# Exercise requirements
- A) According to the passage on AI in everyday apps, in what year did Snapchat release its first filters?
- B) Please continue the passage on AI in everyday apps from its last sentence.

Another example is Amazon’s own competitor with Apple’s Siri, Amazon Alexa. Not only can Alexa do everything that Siri can do, but it can also do things such as control your smart home, order things online, schedule appointments, make reservations, control your music playlists, and much more.
Two of the most used social media apps in the world, Instagram and Snapchat, are also perfectly relevant examples of AI in everyday use. Instagram uses the process of machine learning, which is using AI to identify patterns and make assumptions based on those patterns to take words and slang such as okay and replace it with a thumbs-up emoji or take lol and replace it with a laughing emoji. Snapchat released its first filters in 2015. These filters use AI to track your facial movement and head tilt to add the effects of the filter and adjust it accordingly. Not only does it just use AI for filters, it uses the GPS technology that I mentioned earlier with its SnapMap feature. It takes your location and your last know activity and broadcasts it to all of your friends, and vice versa with their location and activity being broadcast to you.

[Saved entries]
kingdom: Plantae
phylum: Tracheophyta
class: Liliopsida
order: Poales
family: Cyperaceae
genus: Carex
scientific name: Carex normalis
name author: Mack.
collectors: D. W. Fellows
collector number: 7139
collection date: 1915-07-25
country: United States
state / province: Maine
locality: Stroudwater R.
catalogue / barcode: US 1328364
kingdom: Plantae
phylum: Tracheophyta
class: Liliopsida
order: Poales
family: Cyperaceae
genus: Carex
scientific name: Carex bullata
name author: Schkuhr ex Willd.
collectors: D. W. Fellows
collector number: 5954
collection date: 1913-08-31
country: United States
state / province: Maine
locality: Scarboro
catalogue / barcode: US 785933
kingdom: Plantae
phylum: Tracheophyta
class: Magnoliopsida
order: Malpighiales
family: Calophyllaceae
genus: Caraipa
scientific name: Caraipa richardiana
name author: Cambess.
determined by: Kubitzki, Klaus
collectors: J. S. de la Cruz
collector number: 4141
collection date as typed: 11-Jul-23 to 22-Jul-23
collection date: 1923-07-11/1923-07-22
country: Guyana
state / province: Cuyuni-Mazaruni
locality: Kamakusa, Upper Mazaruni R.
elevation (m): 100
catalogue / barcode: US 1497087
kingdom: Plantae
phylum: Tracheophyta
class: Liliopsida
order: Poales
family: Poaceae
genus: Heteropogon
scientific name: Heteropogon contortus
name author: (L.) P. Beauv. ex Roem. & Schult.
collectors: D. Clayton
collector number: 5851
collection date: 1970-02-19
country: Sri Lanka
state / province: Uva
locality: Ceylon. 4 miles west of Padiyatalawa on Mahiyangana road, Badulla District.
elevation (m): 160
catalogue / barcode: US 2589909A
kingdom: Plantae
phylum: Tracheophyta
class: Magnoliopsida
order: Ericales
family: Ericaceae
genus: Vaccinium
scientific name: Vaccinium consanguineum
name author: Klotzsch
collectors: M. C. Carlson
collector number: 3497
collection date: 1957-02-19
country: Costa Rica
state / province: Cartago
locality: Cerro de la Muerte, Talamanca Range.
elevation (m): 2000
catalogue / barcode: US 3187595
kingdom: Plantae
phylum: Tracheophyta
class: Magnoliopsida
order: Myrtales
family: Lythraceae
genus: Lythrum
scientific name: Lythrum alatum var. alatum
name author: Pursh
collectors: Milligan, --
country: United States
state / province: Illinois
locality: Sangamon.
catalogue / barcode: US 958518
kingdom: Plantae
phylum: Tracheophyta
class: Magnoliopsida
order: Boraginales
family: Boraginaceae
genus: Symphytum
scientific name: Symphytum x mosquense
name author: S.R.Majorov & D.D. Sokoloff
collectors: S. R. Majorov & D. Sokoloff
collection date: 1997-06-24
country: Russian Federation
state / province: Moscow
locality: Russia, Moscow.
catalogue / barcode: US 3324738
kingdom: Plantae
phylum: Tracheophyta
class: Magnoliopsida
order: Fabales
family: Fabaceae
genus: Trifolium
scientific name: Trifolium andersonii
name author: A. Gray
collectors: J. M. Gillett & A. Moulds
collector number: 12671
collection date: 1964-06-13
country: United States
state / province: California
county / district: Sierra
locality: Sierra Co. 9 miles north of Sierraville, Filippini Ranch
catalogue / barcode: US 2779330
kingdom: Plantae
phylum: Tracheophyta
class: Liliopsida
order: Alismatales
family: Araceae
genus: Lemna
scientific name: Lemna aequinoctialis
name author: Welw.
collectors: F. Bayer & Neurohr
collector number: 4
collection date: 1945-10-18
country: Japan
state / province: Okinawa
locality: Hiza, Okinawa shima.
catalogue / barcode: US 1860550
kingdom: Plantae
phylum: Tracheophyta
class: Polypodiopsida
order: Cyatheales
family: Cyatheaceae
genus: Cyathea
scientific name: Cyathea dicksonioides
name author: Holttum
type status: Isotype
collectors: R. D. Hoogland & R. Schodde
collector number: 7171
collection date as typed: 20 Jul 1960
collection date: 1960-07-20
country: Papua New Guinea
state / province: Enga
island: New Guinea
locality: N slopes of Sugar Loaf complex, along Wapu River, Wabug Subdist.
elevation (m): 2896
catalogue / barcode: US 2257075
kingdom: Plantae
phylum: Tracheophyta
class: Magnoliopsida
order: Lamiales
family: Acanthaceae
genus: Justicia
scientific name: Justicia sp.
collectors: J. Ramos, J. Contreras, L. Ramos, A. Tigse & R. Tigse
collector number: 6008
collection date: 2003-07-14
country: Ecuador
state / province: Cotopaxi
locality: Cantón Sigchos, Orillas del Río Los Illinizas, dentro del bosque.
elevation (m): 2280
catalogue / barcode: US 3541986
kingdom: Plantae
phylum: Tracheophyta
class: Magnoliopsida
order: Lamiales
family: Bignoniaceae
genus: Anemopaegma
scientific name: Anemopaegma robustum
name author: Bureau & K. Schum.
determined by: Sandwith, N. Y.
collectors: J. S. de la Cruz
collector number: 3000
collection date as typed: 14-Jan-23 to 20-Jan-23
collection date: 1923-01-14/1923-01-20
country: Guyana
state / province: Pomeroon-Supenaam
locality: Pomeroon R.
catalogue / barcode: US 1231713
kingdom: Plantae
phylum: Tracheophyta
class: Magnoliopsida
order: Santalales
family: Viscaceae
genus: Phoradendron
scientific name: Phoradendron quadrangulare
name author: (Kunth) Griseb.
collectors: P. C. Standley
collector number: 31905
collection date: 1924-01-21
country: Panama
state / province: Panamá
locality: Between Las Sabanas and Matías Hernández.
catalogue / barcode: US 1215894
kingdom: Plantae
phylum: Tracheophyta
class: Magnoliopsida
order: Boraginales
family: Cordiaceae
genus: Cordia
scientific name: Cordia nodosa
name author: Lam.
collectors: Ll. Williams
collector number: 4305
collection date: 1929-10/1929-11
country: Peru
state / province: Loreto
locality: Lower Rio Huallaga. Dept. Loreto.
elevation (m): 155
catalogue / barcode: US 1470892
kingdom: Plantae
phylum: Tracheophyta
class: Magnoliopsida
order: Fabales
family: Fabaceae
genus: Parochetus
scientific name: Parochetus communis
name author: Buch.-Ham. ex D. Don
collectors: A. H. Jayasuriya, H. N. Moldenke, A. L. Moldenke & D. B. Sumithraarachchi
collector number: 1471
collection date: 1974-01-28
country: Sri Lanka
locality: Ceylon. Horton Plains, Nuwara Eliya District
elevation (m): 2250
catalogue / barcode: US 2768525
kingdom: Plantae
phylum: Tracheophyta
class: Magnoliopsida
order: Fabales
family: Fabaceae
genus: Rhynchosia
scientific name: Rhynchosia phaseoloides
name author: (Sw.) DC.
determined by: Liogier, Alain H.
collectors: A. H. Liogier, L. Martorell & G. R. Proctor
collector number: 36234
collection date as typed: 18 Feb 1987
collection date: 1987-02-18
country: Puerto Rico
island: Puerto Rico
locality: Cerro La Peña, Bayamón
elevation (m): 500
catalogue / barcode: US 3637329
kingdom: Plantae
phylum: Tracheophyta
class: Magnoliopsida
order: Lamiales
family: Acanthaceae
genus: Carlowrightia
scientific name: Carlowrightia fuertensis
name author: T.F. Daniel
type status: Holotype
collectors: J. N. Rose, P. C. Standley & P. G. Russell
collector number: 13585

# Set of answers
- A) 2015

- B)
Last but not least everyday use of artificial intelligence is medical robots. They were created to reduce human error to the lowest possible margin (given they were programmed and built correctly) by being remotely controlled by a surgeon or completely automated if the system has adequate machine learning from prior surgeries. This medical advancement has brought the surgery failure rates down to 0.38 percent for its main procedures which are laparoscopic surgeries. This machinery in the future could bear the possibility to be more precise than the most-skilled surgeon’s hands, but that’s not the only possible capability for AI. Just imagine the possibilities that make our minds race and wonder what the future could hold.
Imagine having a personal robot to handle all of your daily tasks for you. Something along the lines of C-3PO from Star Wars. A humanoid to fix your food, clean the house, fold laundry, make beverages, and even keep up conversations. Honda has released a product called ASIMO for the cool price of $2,500,000 which is capable of basic human tasks, but nowhere near something from The Jetsons yet. With the advances in technology, there is no doubt it will be here before long.
What about imagining a microscopic, self-diagnosing nanobot to inject into your bloodstream? The bot would analyze the blood in your system, make a diagnosis, and find the bad cells and diseases by itself and adapt accordingly to neutralize the problem.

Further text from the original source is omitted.